A girl stands in a house after it has been demolished in Vridi-Port-Bouet, Abidjan, in 2015 © Isabel Bonnet

‘The land is the only thing in the world worth working for, worth fighting for, worth dying for, because it’s the only thing that lasts.’


– Gerald O’Hara, Gone with the Wind



Absence of land rights


Land rights have been used as a means of discrimination around the world on the basis of socio-economic and gender conditions. Communities at the lowest social hierarchy are less likely to have land rights than those on the upper-class.


In Côte d’Ivoire, for instance, titling and registration exist but it is not commonly known. Over 30,000 titles had been granted by 1970 in urban areas. In Abidjan, a person needs the equivalent of over 7 minimal wages (55.82€ per month) to afford the average 1-bedroom apartment price (432.02€). In Amsterdam, the average rent price of a 1-bedroom apartment (1,129€) is worth 0.69 minimal wage (1635.60€ per month).

In 2017, the Work Bank established the $50 million Cote d’Ivoire Land Policy Improvement and Implementation Project, which aims to establish a land tenure program to improve the land use and property rights registration.

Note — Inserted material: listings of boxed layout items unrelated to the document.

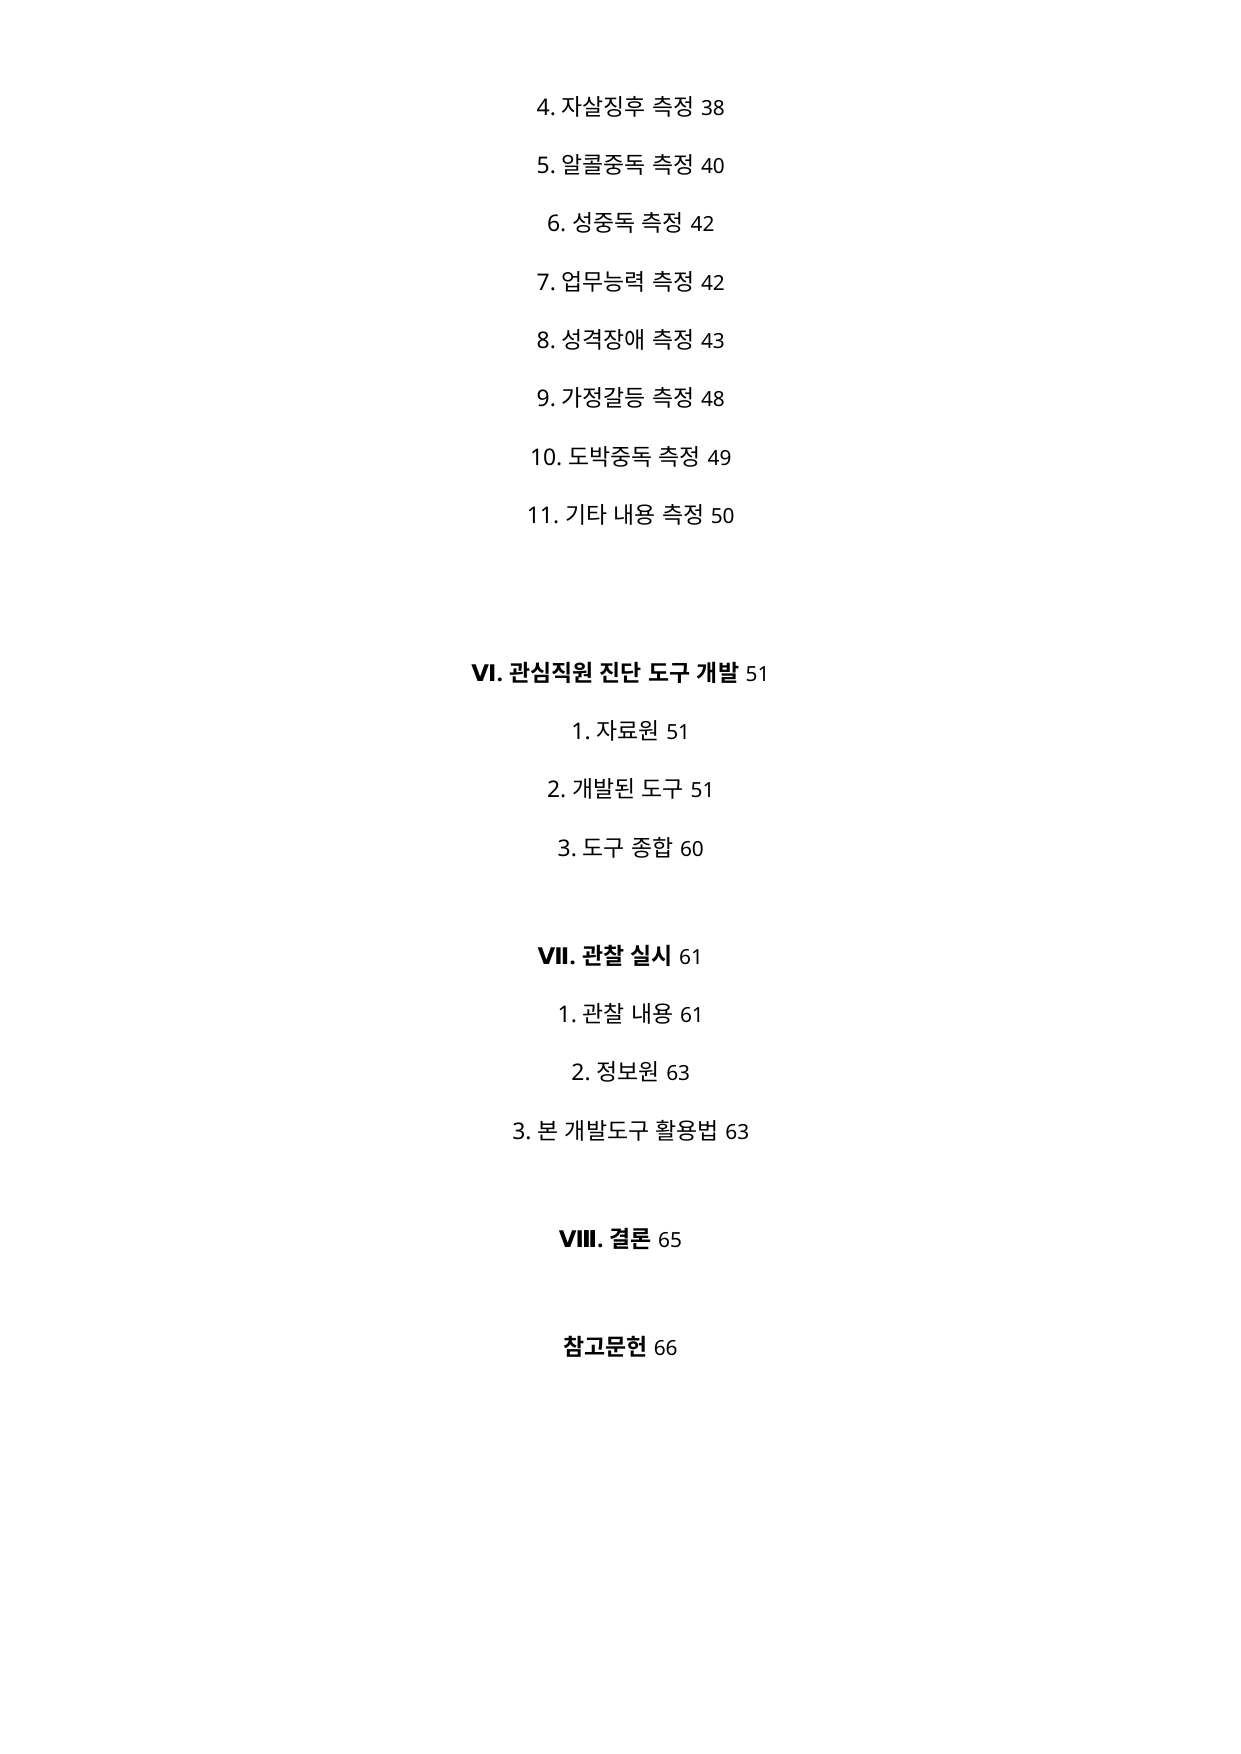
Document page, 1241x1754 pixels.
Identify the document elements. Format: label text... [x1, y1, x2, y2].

text 참고문헌 66 [148, 1329, 1093, 1362]
text 5. 알콜중독 측정 40 [168, 147, 1093, 180]
text Ⅵ. 관심직원 진단 도구 개발 51 [148, 654, 1093, 688]
text 1. 관찰 내용 61 [168, 996, 1093, 1029]
text 1. 자료원 51 [168, 713, 1093, 746]
text 3. 본 개발도구 활용법 63 [168, 1113, 1093, 1146]
text Ⅶ. 관찰 실시 61 [148, 938, 1093, 971]
text 8. 성격장애 측정 43 [168, 322, 1093, 355]
text 11. 기타 내용 측정 50 [168, 497, 1093, 530]
text 7. 업무능력 측정 42 [168, 263, 1093, 297]
text 10. 도박중독 측정 49 [168, 438, 1093, 472]
text 3. 도구 종합 60 [168, 829, 1093, 863]
text 2. 개발된 도구 51 [168, 771, 1093, 804]
text 4. 자살징후 측정 38 [168, 88, 1093, 122]
text 6. 성중독 측정 42 [168, 205, 1093, 238]
text Ⅷ. 결론 65 [148, 1221, 1093, 1254]
text 2. 정보원 63 [168, 1054, 1093, 1088]
text 9. 가정갈등 측정 48 [168, 380, 1093, 413]
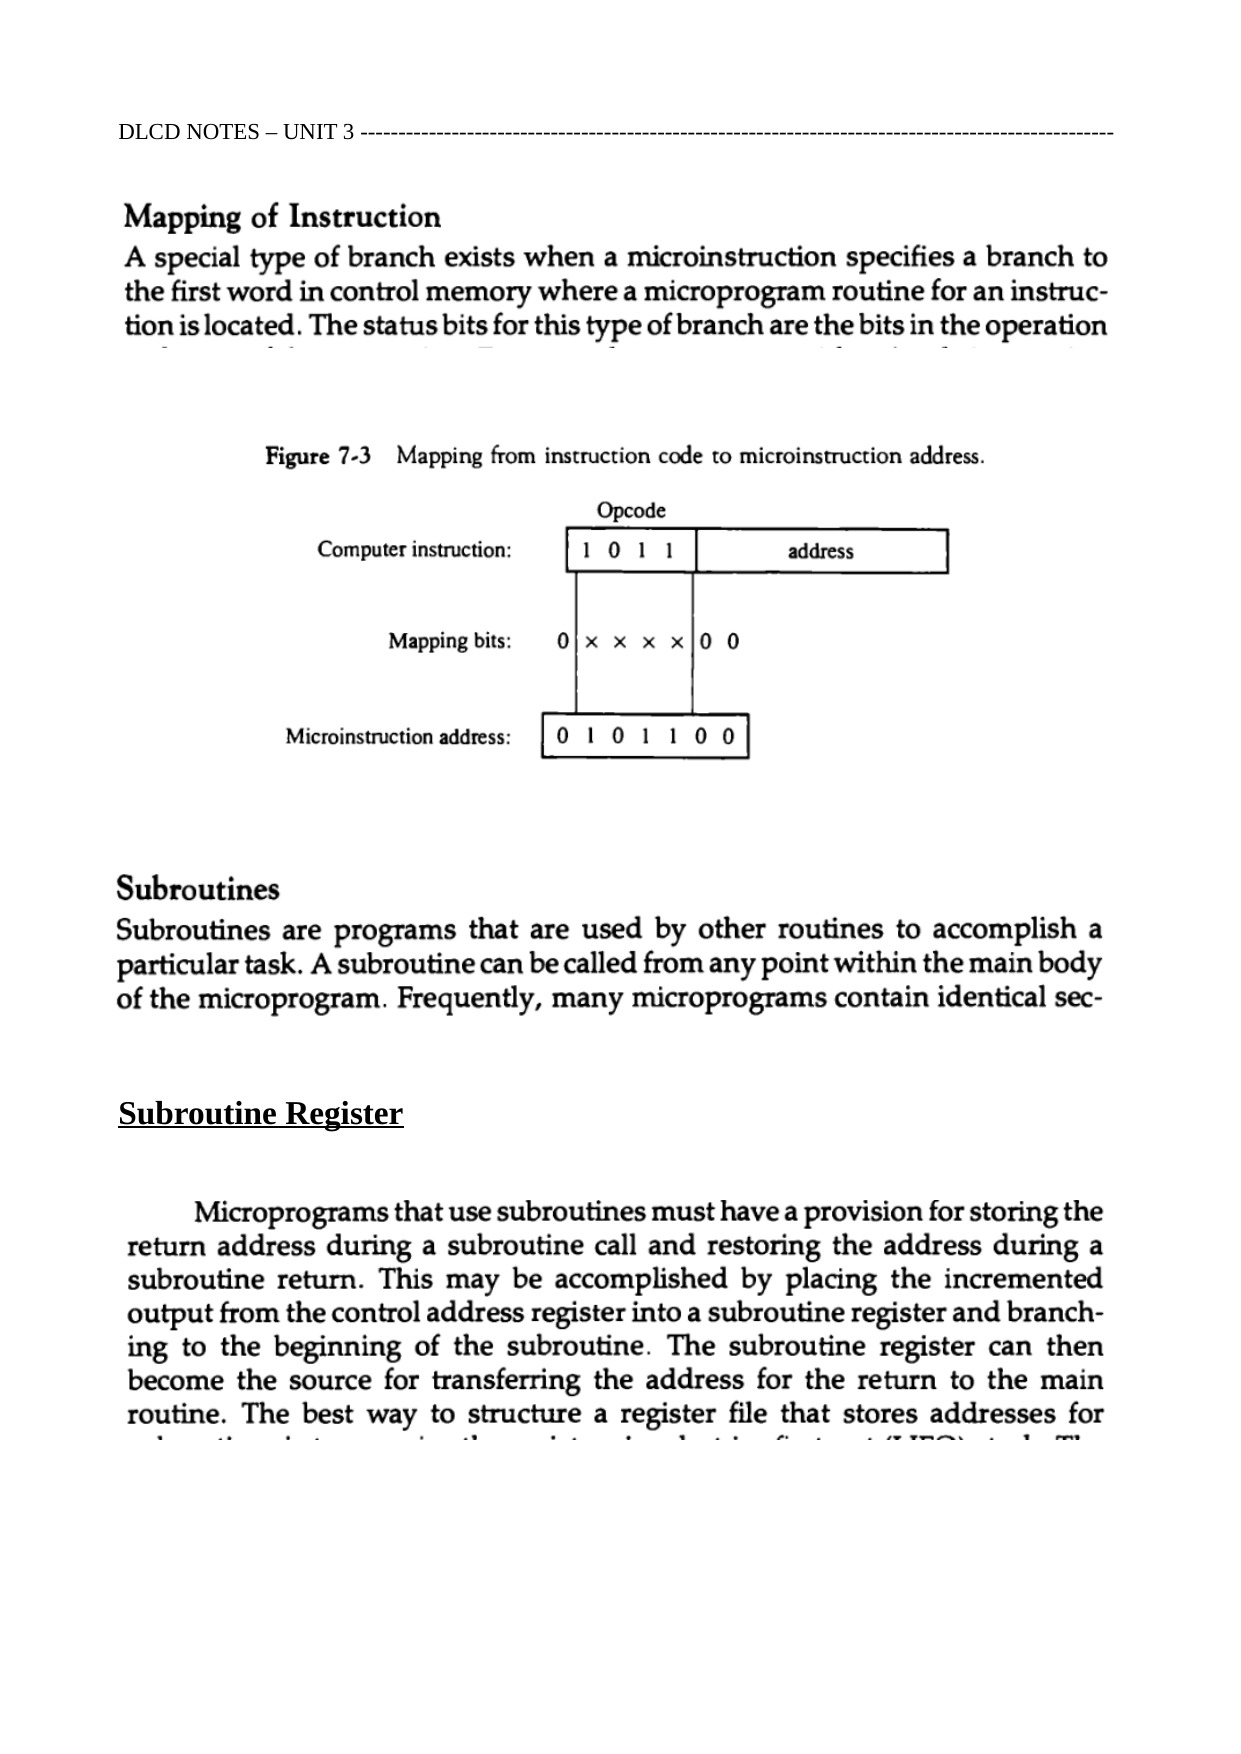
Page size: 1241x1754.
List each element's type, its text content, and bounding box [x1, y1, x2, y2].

Violation of international human rights


In 1993, the United Nations Human Rights Watch unanimously adopted a resolution which states that “forced evictions are a gross violation of human rights, in particular, the right to adequate housing” (Resolution 1993/77). As explained by Amnesty International Ghana, ”the evictors often do not use ethical mechanisms when executing the eviction orders; they use force, demolish evictees household assets, it is generally planned, formulated and unannounced”.


For the OHCHR, each person who has been forcibly displaced has the fundamental right to resettlement and the right for legal actions against the State if they claim their right to protection against forced evictions has been violated. Evictions should be authorized by law, carried out in accordance with international human rights law. They should also be undertaken solely for the purpose of promoting the general welfare, reasonable and proportional, and regulated so as to ensure full and fair compensation and rehabilitation.


Some politicians have used evictions as a campaign strategy. “All those who were evicted will be relocated”, promised the Koumassi (Abidjan) mayor Cissé Bacongo, elected in October 2018. Unfortunately, the promises have not been fulfilled. Because the OHCHR guidelines on forced evictions remain the only written rules and regulations about the topic, there is no national policy preventing these governments from violating international humanitarian law during forced evictions.


View of the Abidjan-Grand Bassam highway after the evictions and demolition of houses in 2015. © Isabel Bonnet

Solutions


In Cameroon, a petition created by the Zero Eviction Campaign offers some solutions that would involve tax reductions on real estate transactions relating to social housing programs, reduction of personal contribution requirements for victims of eviction, and establishment of monthly and long-term payment schemes to ease the financial burden on them.